Document passage:
[spark] branch master updated: [SPARK-38033][SS] The SS processing cannot be started because the com…

kabhwan Mon, 28 Feb 2022 06:49:11 -0800

This is an automated email from the ASF dual-hosted git repository.

kabhwan pushed a commit to branch master
in repository https://gitbox.apache.org/repos/asf/spark.git



The following commit(s) were added to refs/heads/master by this push:
     new 6aa83e7  [SPARK-38033][SS] The SS processing cannot be started because 
the com…
6aa83e7 is described below

commit 6aa83e7a42555982ea80e16812bed65bc16617a3
Author: qitao liu <liuqi...@haizhi.com>
AuthorDate: Mon Feb 28 23:48:12 2022 +0900

    [SPARK-38033][SS] The SS processing cannot be started because the com…
    
    ### What changes were proposed in this pull request?
    
    The code of method: populateStartOffsets in class: 
org.apache.spark.sql.execution.streaming.MicroBatchExecution is modified.
    
    ### Why are the changes needed?

Extracted records:
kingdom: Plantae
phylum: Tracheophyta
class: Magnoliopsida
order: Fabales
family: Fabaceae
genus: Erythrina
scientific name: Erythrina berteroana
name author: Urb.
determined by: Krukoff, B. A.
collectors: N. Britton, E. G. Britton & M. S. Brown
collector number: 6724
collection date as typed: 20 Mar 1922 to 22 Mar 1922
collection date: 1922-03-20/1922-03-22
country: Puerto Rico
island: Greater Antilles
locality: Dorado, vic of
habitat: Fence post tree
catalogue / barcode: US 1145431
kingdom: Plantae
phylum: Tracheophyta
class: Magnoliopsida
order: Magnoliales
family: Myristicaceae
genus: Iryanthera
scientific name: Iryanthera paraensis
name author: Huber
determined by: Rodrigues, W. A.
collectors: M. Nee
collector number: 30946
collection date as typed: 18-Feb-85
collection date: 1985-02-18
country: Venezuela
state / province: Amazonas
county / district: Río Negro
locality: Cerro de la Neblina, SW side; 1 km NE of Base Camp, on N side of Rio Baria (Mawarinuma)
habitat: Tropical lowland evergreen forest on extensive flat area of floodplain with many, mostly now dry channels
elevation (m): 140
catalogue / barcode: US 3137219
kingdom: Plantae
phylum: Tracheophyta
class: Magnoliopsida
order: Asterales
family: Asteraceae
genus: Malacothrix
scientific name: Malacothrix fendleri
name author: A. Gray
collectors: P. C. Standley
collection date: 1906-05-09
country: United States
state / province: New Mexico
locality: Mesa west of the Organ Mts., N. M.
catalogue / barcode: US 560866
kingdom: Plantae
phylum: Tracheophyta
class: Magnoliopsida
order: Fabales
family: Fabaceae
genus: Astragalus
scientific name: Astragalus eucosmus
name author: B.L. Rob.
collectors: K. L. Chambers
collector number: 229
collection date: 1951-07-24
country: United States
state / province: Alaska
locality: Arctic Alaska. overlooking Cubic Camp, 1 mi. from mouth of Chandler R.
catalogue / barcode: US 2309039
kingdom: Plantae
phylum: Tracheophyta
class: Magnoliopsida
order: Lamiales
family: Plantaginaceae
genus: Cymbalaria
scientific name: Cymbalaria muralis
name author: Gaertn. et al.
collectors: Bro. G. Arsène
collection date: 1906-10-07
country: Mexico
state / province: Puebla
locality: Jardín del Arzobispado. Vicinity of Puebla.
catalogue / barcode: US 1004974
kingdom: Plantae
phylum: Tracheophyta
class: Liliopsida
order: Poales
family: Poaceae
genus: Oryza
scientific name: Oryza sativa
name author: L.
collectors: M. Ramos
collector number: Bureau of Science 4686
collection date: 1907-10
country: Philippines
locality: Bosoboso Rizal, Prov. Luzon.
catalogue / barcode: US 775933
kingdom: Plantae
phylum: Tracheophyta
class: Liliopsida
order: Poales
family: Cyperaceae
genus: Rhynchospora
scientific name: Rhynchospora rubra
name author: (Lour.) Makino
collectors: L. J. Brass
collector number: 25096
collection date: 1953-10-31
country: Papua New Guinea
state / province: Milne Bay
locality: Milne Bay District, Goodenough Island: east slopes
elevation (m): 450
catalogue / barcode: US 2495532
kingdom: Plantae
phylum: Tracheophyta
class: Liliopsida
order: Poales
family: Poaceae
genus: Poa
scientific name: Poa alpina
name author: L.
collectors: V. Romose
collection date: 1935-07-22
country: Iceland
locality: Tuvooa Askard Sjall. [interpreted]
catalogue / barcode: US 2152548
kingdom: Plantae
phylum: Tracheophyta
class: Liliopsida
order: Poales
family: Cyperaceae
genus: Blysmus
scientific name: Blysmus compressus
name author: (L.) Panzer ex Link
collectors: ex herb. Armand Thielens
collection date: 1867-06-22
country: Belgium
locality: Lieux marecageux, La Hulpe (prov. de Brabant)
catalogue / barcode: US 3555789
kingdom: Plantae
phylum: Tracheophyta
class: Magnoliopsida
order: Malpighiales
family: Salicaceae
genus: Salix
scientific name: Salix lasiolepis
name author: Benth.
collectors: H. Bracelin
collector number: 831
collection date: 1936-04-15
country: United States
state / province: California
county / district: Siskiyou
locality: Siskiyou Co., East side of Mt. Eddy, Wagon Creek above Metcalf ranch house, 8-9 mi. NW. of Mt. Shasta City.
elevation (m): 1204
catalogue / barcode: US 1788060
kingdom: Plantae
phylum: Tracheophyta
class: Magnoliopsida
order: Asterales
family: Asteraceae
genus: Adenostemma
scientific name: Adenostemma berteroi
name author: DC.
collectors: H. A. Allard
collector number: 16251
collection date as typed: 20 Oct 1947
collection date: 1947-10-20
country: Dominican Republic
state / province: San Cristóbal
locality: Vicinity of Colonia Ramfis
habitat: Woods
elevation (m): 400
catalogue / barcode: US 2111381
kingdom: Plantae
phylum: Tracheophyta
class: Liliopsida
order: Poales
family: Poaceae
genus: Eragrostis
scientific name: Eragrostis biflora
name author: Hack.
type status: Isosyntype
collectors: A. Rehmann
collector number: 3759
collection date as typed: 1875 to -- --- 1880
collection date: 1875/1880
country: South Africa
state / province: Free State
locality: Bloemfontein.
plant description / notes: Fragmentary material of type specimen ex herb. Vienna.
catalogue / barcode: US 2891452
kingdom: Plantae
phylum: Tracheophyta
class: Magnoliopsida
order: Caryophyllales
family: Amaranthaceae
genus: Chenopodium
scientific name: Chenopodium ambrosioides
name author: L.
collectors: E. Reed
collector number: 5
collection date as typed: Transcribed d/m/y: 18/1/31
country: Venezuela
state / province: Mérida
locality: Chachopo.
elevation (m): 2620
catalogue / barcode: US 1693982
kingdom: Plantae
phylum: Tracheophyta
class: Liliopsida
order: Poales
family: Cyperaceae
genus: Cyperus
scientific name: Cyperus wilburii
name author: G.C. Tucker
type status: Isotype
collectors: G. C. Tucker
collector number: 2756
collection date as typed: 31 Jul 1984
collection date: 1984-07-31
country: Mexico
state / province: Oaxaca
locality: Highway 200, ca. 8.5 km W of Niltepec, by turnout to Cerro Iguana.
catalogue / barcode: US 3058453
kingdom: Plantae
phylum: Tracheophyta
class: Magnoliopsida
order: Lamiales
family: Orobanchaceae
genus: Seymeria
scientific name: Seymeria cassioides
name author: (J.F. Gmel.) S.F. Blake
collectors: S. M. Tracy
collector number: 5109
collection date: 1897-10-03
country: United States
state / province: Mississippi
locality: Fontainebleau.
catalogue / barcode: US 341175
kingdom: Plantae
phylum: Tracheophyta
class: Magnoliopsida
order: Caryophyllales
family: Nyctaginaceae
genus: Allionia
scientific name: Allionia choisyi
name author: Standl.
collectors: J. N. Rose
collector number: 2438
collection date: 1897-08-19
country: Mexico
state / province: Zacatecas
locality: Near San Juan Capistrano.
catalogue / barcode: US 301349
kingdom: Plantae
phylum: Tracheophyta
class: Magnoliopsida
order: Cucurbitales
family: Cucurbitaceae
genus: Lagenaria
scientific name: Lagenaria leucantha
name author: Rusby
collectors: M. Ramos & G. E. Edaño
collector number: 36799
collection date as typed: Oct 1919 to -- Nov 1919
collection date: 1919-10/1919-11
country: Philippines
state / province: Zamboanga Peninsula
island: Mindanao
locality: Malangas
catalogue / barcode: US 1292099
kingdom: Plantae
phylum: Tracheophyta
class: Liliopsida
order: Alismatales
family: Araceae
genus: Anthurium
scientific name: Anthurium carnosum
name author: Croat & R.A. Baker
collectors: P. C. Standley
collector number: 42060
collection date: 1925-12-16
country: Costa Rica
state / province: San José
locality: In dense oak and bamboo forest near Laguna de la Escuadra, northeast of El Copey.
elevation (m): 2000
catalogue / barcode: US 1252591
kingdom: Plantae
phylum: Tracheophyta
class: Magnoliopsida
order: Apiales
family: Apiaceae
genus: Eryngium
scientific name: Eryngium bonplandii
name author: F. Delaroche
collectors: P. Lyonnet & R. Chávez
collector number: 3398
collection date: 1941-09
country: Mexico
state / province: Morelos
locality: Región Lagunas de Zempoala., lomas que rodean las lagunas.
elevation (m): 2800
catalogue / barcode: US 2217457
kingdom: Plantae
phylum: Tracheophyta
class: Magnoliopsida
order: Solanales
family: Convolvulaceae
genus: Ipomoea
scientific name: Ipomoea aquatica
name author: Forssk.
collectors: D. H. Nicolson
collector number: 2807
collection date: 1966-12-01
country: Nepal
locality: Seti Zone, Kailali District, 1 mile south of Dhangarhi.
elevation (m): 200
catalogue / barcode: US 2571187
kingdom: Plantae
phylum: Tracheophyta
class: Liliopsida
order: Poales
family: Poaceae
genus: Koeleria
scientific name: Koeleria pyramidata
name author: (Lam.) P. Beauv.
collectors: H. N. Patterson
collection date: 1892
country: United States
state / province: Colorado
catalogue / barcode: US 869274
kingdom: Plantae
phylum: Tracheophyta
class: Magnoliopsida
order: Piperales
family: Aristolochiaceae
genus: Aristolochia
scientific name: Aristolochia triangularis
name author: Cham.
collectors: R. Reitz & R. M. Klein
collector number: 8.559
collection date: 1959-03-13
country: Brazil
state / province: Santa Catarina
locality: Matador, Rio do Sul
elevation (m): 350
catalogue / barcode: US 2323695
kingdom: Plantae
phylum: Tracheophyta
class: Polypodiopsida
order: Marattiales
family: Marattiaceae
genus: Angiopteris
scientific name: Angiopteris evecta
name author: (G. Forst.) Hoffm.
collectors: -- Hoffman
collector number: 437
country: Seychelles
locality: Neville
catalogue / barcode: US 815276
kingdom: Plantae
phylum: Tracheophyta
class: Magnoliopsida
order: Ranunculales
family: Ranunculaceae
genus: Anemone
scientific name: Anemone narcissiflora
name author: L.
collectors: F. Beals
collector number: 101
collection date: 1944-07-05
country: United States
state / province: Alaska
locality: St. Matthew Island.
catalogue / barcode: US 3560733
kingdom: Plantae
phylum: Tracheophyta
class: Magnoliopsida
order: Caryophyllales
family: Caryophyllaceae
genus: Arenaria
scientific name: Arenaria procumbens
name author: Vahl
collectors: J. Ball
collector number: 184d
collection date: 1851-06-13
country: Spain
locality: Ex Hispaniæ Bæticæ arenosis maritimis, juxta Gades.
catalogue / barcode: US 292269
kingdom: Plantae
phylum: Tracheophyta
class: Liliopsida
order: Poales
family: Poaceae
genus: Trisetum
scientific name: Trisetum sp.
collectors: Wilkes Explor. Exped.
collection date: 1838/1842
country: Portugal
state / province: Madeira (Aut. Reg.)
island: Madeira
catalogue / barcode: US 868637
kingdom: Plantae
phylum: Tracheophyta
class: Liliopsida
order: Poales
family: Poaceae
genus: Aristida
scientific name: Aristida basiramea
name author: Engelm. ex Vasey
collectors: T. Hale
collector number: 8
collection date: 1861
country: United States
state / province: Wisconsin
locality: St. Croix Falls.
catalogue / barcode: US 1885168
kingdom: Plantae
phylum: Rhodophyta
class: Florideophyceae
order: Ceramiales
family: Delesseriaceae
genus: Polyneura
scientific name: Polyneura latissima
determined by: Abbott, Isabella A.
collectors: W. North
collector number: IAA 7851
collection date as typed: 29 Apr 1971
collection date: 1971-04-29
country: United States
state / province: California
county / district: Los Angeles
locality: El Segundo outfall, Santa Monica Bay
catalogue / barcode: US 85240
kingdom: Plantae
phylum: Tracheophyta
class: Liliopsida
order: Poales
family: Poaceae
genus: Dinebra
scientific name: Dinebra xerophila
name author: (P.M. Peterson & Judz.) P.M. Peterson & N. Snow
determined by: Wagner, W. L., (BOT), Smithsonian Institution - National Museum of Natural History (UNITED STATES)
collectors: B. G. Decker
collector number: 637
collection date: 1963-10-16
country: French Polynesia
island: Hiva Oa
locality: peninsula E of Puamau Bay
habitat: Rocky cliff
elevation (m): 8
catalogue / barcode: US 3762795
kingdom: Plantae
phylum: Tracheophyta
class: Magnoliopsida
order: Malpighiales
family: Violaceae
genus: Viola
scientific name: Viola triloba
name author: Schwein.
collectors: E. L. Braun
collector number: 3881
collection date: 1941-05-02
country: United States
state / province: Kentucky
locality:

Stated goal: Reproduce the Spark commit email above word for word, from start to finish.

Correct answer:
[spark] branch master updated: [SPARK-38033][SS] The SS processing cannot be started because the com…

kabhwan Mon, 28 Feb 2022 06:49:11 -0800

This is an automated email from the ASF dual-hosted git repository.

kabhwan pushed a commit to branch master
in repository https://gitbox.apache.org/repos/asf/spark.git



The following commit(s) were added to refs/heads/master by this push:
     new 6aa83e7  [SPARK-38033][SS] The SS processing cannot be started because 
the com…
6aa83e7 is described below

commit 6aa83e7a42555982ea80e16812bed65bc16617a3
Author: qitao liu <liuqi...@haizhi.com>
AuthorDate: Mon Feb 28 23:48:12 2022 +0900

    [SPARK-38033][SS] The SS processing cannot be started because the com…
    
    ### What changes were proposed in this pull request?
    
    The code of method: populateStartOffsets in class: 
org.apache.spark.sql.execution.streaming.MicroBatchExecution is modified.
    
    ### Why are the changes needed?